> [The problem]:
Locate every line in the records below that contains the word "Vinpearl", and copy each one.
***** Provided entries *****
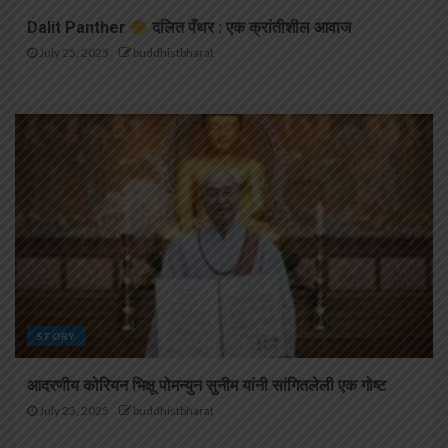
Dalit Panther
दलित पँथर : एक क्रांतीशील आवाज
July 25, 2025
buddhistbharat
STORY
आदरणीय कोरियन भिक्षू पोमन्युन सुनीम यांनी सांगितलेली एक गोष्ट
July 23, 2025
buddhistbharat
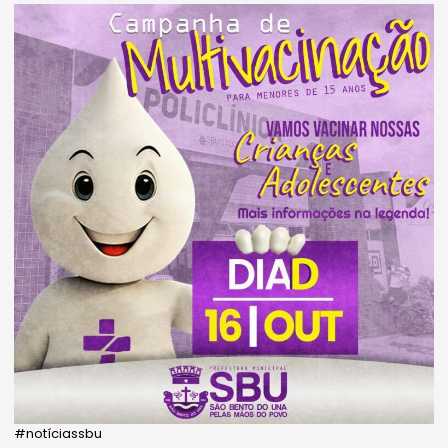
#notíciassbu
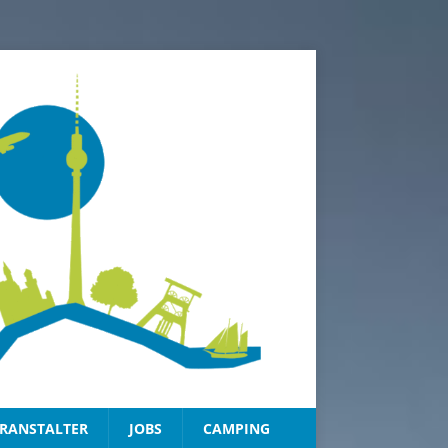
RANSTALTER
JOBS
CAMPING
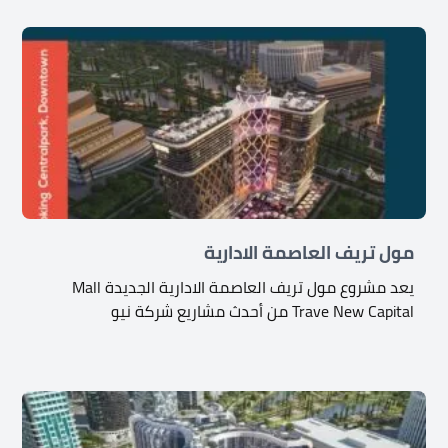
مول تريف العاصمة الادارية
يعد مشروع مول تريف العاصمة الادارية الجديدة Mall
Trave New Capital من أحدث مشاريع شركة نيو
*****
***** Provided entries *****
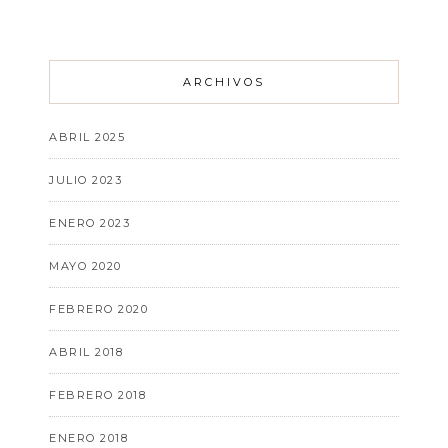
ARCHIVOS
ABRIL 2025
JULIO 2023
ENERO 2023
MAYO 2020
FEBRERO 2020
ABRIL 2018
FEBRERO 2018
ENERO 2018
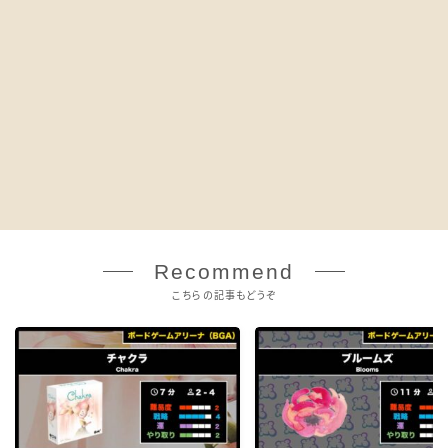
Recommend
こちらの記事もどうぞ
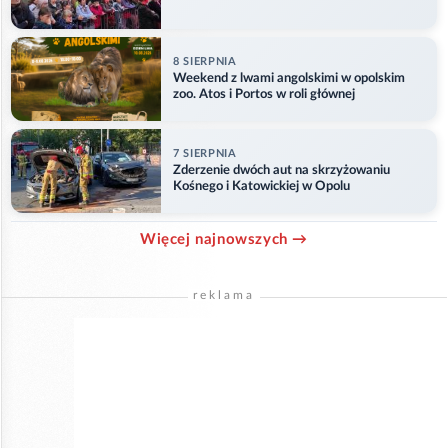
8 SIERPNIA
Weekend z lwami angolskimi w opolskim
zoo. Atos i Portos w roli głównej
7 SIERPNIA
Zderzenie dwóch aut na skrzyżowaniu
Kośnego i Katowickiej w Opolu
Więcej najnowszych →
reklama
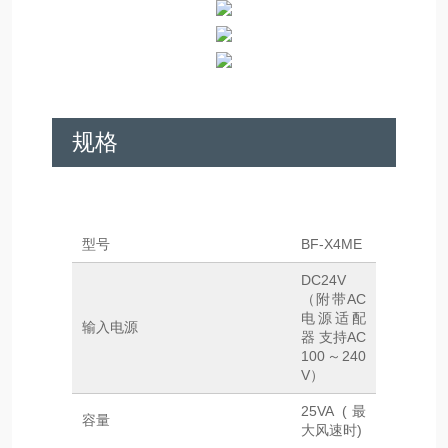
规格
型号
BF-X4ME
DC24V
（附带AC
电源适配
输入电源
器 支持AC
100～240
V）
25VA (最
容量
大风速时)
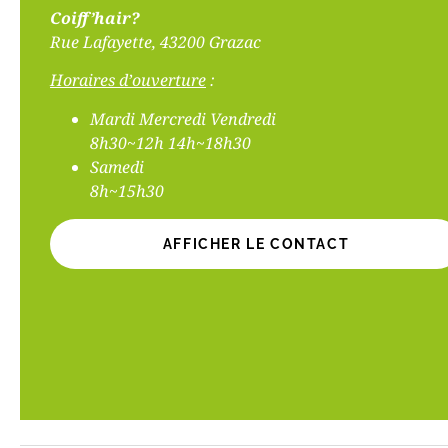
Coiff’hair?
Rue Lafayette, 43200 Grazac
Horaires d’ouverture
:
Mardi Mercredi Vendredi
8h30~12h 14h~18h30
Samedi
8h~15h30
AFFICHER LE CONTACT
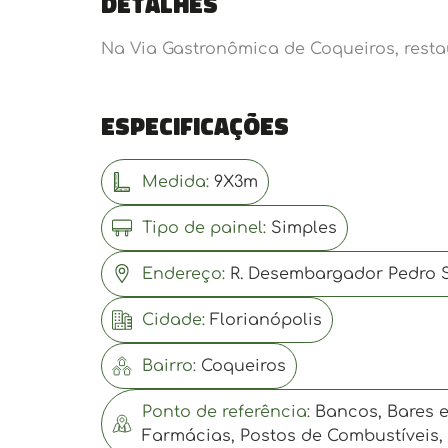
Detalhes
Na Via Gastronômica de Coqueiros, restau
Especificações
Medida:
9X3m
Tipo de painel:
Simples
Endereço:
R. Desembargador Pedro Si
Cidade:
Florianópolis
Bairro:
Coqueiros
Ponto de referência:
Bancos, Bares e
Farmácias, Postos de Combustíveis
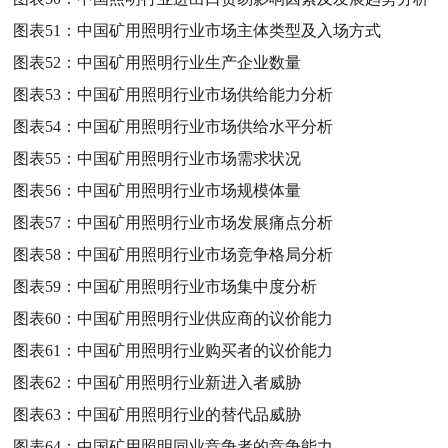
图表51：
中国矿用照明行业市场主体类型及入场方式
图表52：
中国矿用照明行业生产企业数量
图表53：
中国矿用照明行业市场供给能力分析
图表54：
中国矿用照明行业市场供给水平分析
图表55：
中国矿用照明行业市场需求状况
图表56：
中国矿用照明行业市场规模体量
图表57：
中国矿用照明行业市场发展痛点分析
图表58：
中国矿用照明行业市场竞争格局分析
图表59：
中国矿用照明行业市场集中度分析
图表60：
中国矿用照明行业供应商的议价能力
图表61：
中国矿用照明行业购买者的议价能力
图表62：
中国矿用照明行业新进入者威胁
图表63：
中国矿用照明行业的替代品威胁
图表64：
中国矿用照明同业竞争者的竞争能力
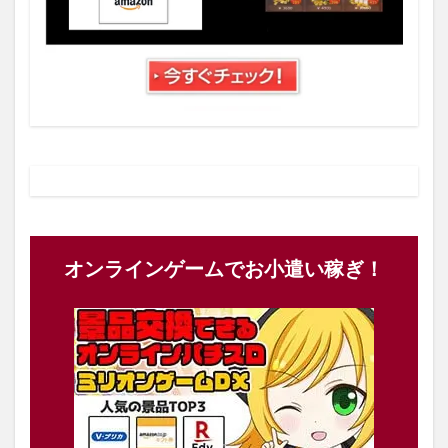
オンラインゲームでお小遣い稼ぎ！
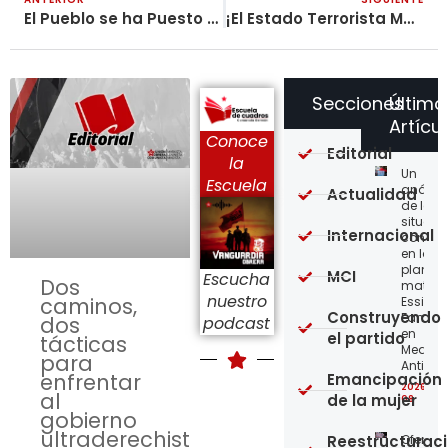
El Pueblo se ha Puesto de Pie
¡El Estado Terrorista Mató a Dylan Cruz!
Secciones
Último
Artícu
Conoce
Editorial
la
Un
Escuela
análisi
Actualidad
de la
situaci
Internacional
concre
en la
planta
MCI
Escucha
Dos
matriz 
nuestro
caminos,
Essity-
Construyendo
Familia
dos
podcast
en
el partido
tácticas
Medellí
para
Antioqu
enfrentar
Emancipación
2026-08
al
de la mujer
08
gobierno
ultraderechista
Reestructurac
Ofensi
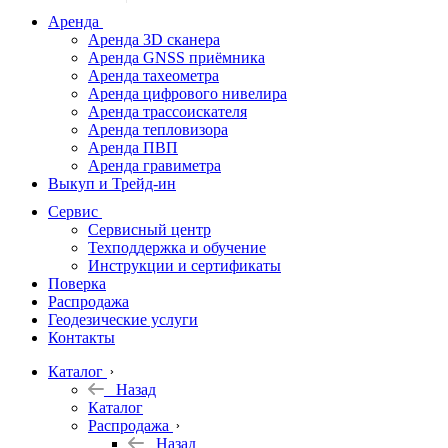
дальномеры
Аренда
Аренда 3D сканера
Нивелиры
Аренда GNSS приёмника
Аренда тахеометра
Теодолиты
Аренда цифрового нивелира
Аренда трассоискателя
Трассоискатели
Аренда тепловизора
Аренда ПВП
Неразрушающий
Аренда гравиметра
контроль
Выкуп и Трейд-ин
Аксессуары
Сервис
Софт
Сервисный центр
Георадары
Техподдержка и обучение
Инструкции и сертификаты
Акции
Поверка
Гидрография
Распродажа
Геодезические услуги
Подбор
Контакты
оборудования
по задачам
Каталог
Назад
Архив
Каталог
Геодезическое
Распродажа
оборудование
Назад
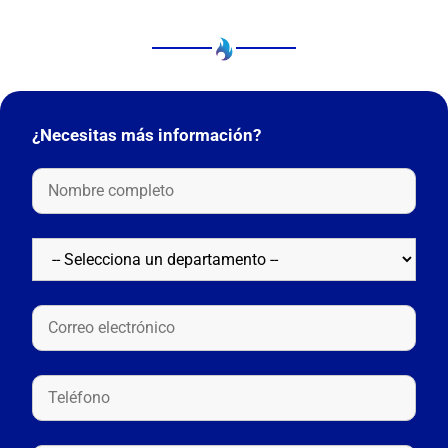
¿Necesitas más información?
*****
***** Provided entries *****
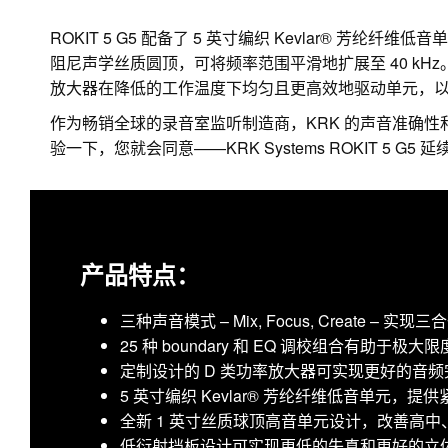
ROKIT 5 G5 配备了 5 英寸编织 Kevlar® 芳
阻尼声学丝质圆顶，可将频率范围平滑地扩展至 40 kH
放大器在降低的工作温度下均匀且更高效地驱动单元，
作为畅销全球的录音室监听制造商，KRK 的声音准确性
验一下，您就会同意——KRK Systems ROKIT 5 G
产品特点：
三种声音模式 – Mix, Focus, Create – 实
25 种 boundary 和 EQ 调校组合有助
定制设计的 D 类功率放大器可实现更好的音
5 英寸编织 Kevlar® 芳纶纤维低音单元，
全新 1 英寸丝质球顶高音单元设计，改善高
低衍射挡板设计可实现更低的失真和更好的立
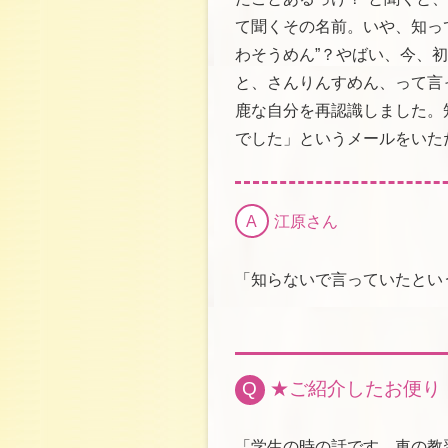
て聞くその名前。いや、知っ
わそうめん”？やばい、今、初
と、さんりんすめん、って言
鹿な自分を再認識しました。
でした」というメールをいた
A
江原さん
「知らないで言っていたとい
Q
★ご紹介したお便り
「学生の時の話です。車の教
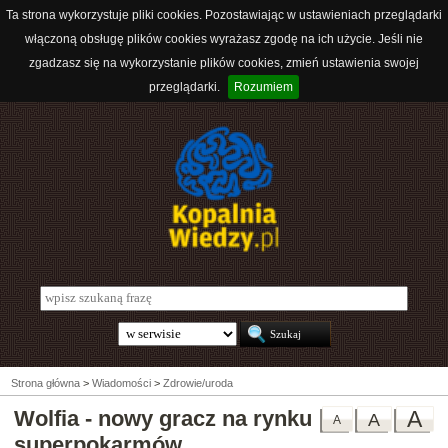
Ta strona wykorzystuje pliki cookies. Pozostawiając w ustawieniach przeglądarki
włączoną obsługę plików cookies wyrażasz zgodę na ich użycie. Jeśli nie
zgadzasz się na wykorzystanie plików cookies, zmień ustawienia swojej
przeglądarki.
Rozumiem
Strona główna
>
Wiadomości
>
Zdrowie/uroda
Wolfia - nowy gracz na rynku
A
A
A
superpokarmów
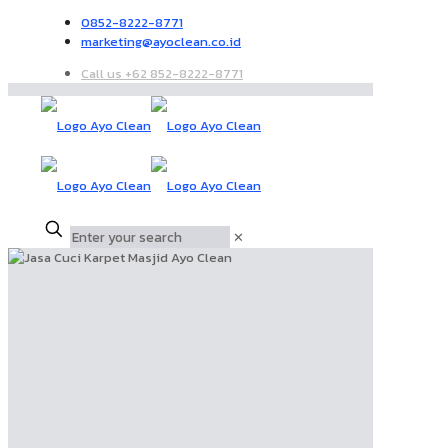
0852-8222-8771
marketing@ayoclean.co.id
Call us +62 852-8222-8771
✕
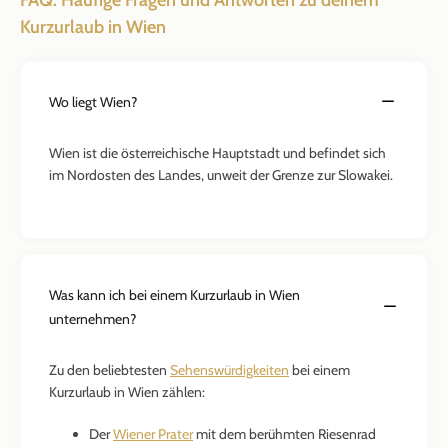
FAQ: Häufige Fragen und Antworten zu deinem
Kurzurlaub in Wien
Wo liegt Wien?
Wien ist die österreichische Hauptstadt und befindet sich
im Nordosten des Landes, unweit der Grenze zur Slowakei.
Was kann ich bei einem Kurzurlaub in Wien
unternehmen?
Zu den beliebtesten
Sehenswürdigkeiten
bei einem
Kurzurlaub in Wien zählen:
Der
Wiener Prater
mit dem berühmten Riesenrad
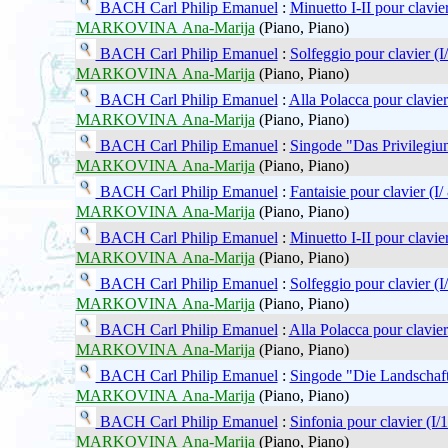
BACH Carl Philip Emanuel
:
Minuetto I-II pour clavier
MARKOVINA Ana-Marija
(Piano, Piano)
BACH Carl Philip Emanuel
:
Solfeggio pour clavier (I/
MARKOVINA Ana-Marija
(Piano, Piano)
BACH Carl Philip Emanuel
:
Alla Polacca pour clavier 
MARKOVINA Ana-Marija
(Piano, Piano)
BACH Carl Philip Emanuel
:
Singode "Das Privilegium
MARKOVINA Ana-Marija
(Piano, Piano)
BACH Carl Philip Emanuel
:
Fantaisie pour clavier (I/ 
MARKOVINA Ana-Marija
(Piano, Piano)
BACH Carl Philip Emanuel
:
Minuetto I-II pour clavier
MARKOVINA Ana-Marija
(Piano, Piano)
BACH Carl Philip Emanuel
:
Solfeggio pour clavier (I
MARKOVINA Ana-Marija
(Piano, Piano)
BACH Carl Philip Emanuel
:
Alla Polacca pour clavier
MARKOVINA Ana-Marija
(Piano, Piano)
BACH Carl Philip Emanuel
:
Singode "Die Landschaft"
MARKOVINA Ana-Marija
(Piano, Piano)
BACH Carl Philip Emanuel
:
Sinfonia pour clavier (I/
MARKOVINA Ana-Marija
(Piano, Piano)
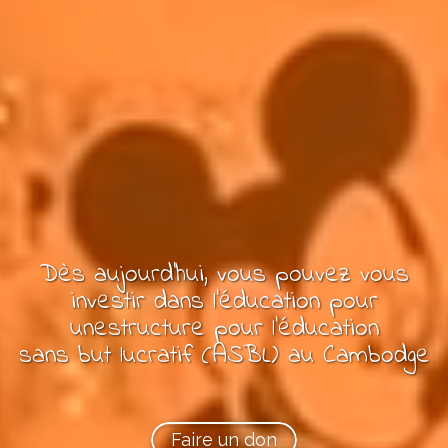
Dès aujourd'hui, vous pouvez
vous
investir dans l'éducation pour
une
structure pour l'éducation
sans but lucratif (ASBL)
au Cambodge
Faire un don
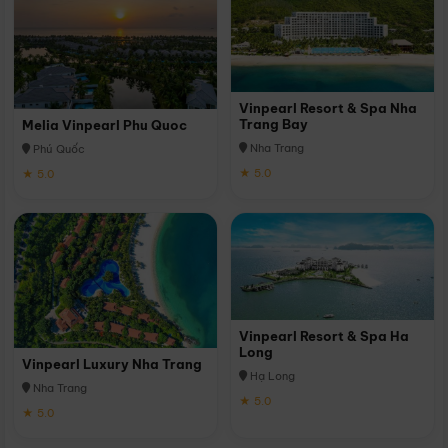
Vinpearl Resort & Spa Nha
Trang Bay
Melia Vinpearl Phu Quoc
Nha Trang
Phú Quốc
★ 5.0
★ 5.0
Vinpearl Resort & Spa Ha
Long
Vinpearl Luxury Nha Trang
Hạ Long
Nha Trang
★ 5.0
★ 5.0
*****
> [Task response]:
Vinpearl Resort & Spa Nha
Melia Vinpearl Phu Quoc
Vinpearl Resort & Spa Ha
Vinpearl Luxury Nha Trang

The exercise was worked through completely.